- **FRAGMENTO DEL TEXTO**:

Y al resto, que tengáis un buen día, viajeros.

Entrellat

domingo, 11 de octubre de 2009

El país de las sensaciones

Foto: Niños pidiendo regalos a los turistas. Jaipur, 19 de septiembre de 2009
Han pasado casi quince días desde que volví de la India y me he sentado casi cada día para comentar algo del viaje, para deciros por lo menos por qué no continué con lo que me había propuesto, hacer un relato in situ de las vivencias del viaje. Pues bien, pasado ese tiempo todavía no sé qué contar, no sé qué impresión me ha causado la India y su gente, no sé si me ha gustado, si me ha encantado o si por el contrario me ha horrorizado.
Manel, un compañero en el difícil pero gratificante camino de la escritura, calificaba mi viaje en la anterior entrada con un: “horror, estáis haciendo de turistas”. Lógica su apreciación después de alguno de mis comentarios. En mi defensa diré, aunque creo haberlo dicho ya, y si no ahora es buen momento, que para mí la diferencia entre hacer turismo y viajar no está en la cantidad de estrellas del hotel donde uno se aloje, o en lo más o menos organizado que esté el viaje, si no en la actitud y la mirada que tiene uno ante lo que ve.
Yo me considero viajero y no turista, porque intento — difícil tarea, lo sé— interferir lo mínimo posible ante lo que pasa por delante de mis ojos. Considero que hacer regalos a los niños, darles caramelos, bolígrafos, los jabones de los hoteles, monedas, o lo que sea, es abocarlos a la mendicidad; es enseñarles que no hace falta ir a la escuela, ni trabajar porque es más fácil conseguirlo pidiendo. Creo que si uno tiene algo que dar, es mejor que lo haga a través de una escuela, de una organización que se encargue de repartirlo de manera más o menos justa, para no crear en los niños la falsa idea de que mendigando se puede vivir cómodamente. Alguien dijo alguna vez “Dale un pez a un hombre y comerá un día. Enséñale a pescar y comerá todos los días.”

- **TAREA BREVE 1**:
Repite tal cual las líneas de los registros que van desde la que contiene "locality: Pakaraima Mts, Mt." hasta la que contiene "name author: (Michx.) Trevis.", ambas incluidas.
El texto y los registros no tienen nada que ver entre sí.

- **REGISTROS DISPONIBLES**:
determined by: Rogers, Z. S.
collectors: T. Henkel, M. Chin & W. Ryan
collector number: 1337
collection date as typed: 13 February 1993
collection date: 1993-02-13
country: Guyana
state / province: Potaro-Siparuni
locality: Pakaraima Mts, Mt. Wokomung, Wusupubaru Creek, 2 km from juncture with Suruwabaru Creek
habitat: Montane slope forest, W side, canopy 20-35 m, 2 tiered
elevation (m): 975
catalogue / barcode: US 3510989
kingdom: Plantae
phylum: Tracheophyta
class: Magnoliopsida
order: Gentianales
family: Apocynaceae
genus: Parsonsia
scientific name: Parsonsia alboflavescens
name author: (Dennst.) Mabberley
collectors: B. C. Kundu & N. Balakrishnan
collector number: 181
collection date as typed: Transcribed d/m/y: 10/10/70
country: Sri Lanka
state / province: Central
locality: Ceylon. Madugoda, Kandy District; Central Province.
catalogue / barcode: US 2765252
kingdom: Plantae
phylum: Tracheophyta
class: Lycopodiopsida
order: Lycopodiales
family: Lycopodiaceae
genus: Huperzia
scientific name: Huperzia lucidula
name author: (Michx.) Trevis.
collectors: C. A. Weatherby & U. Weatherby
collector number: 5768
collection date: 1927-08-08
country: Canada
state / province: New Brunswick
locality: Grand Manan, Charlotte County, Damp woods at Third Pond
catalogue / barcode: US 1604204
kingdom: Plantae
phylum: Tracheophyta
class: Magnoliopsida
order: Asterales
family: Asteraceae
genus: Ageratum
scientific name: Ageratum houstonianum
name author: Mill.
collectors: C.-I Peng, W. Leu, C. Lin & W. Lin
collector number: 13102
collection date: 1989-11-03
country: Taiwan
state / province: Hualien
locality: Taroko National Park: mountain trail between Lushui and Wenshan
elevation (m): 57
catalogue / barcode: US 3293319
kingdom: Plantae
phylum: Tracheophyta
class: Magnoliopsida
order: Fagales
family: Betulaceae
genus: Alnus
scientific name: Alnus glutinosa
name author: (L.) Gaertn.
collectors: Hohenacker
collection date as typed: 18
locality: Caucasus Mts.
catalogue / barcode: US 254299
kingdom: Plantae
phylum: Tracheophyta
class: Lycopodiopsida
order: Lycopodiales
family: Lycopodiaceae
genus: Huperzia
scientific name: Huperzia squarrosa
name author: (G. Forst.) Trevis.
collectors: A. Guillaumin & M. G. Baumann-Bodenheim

- **TAREA BREVE 2**:
Cita del texto sobre el viaje a la India el fragmento que va de "Y al resto, que" a "me ha horrorizado.", ambos incluidos.

- **RESPUESTA RESUELTA 1**:
locality: Pakaraima Mts, Mt. Wokomung, Wusupubaru Creek, 2 km from juncture with Suruwabaru Creek
habitat: Montane slope forest, W side, canopy 20-35 m, 2 tiered
elevation (m): 975
catalogue / barcode: US 3510989
kingdom: Plantae
phylum: Tracheophyta
class: Magnoliopsida
order: Gentianales
family: Apocynaceae
genus: Parsonsia
scientific name: Parsonsia alboflavescens
name author: (Dennst.) Mabberley
collectors: B. C. Kundu & N. Balakrishnan
collector number: 181
collection date as typed: Transcribed d/m/y: 10/10/70
country: Sri Lanka
state / province: Central
locality: Ceylon. Madugoda, Kandy District; Central Province.
catalogue / barcode: US 2765252
kingdom: Plantae
phylum: Tracheophyta
class: Lycopodiopsida
order: Lycopodiales
family: Lycopodiaceae
genus: Huperzia
scientific name: Huperzia lucidula
name author: (Michx.) Trevis.

- **RESPUESTA RESUELTA 2**:
Y al resto, que tengáis un buen día, viajeros.

Entrellat

domingo, 11 de octubre de 2009

El país de las sensaciones

Foto: Niños pidiendo regalos a los turistas. Jaipur, 19 de septiembre de 2009
Han pasado casi quince días desde que volví de la India y me he sentado casi cada día para comentar algo del viaje, para deciros por lo menos por qué no continué con lo que me había propuesto, hacer un relato in situ de las vivencias del viaje. Pues bien, pasado ese tiempo todavía no sé qué contar, no sé qué impresión me ha causado la India y su gente, no sé si me ha gustado, si me ha encantado o si por el contrario me ha horrorizado.